▸ TEXTO DE LECTURA

────────────────────────────────────────

Hoy tengo que empezar por el final. He estado en la Fábrica de Arte Cubano, en La Fábrica como se le llama. Salí impresionado, noqueado, como se decía en tiempos en que a la gente le gustaba el boxeo, ese deporte brutal. Esa conmoción que sufrí estuvo causada, sobre todo, por una de las exposiciones de fotografía que se exponían allí, la de Enrique Rottember. Que no es una, sino varias, pero con un mismo hilo conductor que es provocar la ruptura de la costumbre, de lo convencional, de ver allí lo que no te esperabas encontrar. En la de mayor número de fotos coloca en antiguos marcos dorados los retratos de negros indigentes y desarraigados, en apariencia, en las poses y los ropajes de los hombres que tuvieron el poder, y ocuparon la historia e, incluso, los museos. Veréis las fotos
Estuve en la FAC, decía, que es un centro resultado de mezclar en el interior de una fábrica abandonada, con chimenea como de las de ladrillos, una discoteca, tres bares de copas, una sala de proyecciones o de conferencias, un teatro, e infinitas salas de exposiciones, pero con la libertad de entrar y salir cuando quieras y donde quieras y de llevarte contigo por toda la nave el vaso con lo que estés bebiendo. Abre a las ocho de la tarde e ignoro a qué hora cierra, pero solo lo hace, lo de estar abierta, los jueves, viernes, sábados y domingos. Como los furanchos de mi aldea.

────────────────────────────────────────

▸ INSTRUCCIONES
a – ¿Puedes expresar como lista numerada las líneas del listado, empezando en la que contiene "collector number: H 7024" y terminando al final del listado, ambas incluidas y sin líneas en blanco?
b – ¿Puedes continuar el texto sobre la Fábrica de Arte Cubano a partir de su última frase?
El texto sobre la Fábrica de Arte Cubano y el listado proceden de fuentes distintas.

▸ MATERIAL PROPORCIONADO
────────────────────────────────────────

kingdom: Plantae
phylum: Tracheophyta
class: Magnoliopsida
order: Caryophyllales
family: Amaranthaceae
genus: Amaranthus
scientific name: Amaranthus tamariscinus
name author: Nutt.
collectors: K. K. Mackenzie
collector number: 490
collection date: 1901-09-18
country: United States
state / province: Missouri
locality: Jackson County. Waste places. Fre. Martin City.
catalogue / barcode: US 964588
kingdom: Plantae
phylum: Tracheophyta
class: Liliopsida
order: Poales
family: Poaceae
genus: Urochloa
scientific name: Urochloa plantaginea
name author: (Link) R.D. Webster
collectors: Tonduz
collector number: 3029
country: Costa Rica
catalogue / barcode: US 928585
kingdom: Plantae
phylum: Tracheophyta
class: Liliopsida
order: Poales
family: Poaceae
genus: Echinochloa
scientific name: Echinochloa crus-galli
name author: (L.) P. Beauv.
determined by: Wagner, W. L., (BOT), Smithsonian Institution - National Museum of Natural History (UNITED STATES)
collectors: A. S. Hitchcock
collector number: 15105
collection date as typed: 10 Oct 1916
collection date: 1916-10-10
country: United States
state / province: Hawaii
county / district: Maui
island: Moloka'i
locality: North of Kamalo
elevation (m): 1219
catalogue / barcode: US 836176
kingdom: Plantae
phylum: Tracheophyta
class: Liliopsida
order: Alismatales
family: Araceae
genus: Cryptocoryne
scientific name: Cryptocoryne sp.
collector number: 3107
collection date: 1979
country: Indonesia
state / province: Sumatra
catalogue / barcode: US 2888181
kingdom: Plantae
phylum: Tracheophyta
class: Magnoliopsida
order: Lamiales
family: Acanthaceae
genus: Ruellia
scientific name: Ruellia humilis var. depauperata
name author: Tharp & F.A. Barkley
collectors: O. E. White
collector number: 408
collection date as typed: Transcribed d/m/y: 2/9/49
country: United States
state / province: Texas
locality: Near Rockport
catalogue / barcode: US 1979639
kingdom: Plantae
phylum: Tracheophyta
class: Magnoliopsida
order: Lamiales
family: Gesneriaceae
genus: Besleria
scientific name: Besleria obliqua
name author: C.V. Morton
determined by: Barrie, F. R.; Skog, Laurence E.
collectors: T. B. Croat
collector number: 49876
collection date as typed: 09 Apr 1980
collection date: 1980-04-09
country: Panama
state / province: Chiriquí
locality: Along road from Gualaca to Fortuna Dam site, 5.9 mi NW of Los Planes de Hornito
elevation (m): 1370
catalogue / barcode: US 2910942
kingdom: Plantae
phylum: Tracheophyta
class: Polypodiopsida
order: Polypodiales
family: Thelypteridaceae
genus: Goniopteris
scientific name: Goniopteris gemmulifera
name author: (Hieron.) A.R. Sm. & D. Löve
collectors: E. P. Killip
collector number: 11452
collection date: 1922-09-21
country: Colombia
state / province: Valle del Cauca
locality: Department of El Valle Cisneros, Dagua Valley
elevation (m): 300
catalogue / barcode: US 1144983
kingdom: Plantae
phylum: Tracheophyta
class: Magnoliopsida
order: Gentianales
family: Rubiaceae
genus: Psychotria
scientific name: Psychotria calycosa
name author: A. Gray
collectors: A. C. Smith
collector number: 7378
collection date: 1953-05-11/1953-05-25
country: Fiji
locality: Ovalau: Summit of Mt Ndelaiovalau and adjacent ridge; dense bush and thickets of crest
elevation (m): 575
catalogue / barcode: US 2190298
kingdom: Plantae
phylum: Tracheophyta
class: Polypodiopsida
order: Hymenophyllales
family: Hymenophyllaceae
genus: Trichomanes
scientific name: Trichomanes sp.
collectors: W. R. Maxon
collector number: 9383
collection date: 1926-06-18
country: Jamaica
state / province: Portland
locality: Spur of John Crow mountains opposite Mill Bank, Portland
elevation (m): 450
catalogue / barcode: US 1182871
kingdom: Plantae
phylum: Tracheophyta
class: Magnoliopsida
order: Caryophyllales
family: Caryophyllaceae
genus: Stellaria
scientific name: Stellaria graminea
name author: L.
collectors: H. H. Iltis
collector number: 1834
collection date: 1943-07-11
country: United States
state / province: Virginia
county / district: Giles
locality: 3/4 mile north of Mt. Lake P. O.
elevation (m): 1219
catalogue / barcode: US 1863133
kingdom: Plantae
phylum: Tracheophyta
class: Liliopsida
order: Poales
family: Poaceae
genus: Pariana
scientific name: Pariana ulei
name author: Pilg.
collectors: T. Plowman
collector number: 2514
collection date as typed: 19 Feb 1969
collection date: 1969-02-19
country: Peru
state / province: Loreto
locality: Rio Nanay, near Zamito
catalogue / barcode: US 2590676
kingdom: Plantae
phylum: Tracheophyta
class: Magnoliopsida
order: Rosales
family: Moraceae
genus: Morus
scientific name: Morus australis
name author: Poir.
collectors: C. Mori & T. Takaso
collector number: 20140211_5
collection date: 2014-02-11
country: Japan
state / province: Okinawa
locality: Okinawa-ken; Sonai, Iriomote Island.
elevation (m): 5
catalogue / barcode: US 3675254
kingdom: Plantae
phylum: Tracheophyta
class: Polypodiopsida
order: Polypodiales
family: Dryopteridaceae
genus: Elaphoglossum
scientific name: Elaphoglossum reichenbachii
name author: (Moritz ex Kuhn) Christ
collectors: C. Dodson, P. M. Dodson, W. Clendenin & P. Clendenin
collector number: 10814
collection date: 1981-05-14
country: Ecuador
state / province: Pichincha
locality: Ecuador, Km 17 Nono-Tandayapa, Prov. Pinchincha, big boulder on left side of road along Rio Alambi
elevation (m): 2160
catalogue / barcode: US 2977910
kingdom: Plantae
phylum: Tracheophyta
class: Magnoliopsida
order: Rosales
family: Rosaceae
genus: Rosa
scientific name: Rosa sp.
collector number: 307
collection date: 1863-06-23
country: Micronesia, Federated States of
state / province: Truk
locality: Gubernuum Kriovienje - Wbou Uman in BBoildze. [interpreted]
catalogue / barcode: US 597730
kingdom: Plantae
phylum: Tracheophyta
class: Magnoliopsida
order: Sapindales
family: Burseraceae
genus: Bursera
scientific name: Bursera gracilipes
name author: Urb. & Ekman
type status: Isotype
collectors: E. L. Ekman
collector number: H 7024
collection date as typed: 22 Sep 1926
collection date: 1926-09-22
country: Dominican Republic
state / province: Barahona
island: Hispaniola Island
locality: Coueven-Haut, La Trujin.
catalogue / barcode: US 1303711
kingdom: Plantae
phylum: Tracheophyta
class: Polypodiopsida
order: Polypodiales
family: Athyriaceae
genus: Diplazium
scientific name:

────────────────────────────────────────

▸ RESPUESTAS
a –
1. collector number: H 7024
2. collection date as typed: 22 Sep 1926
3. collection date: 1926-09-22
4. country: Dominican Republic
5. state / province: Barahona
6. island: Hispaniola Island
7. locality: Coueven-Haut, La Trujin.
8. catalogue / barcode: US 1303711
9. kingdom: Plantae
10. phylum: Tracheophyta
11. class: Polypodiopsida
12. order: Polypodiales
13. family: Athyriaceae
14. genus: Diplazium
15. scientific name:

b –
Cuando llegué, hacía una hora que estaba lloviendo y tuvimos que hacer cola para entrar. La razón es que había una excursión y ya se sabe como ralentizan y abultan sesenta excursionistas ven una entrada en la que hay que pagar, 2 cuc/dólar, por persona a cambio de una tarjeta que te sirve de entrada y en la que te van a ir anotando todas las consumiciones que hagas y que irás abonando cuando te sirvan,. Ojo! Caraduras. Al salir hay que devolver la tarjeta con todas las consumiciones pagadas.
La Fac es una visita obligada en La Habana, una imagen que hay que situar en la balanza con la que obtenemos el peso y valor de la capital de Cuba, esa en la que ponemos un kilo de coches americanos de los años cincuenta, cuarto y mitad de mujeres culonas, tres cuartos de negros en camiseta sin mangas sentados a la puerta de su casa, medio de edificios deteriorados, tres de deslumbrantes edificios de La Habana Vieja, cuatro de colores diversos, seis de luminosidad, dos de mujeres guapas, tres de hombres perfectos, dos de El Malecón, siete de El Vedado y cinco de una mezcla a partes iguales de seducción, amabilidad, buen carácter, generosidad. Pues ahí, en esa balanza romana, que son las que se utilizan por aquí, pongamos también la Fac: una tonelada de divertida mezcla de baile, exposiciones, música enú vivo, cine, teatro, debates y conferencias con alcohol a discreción.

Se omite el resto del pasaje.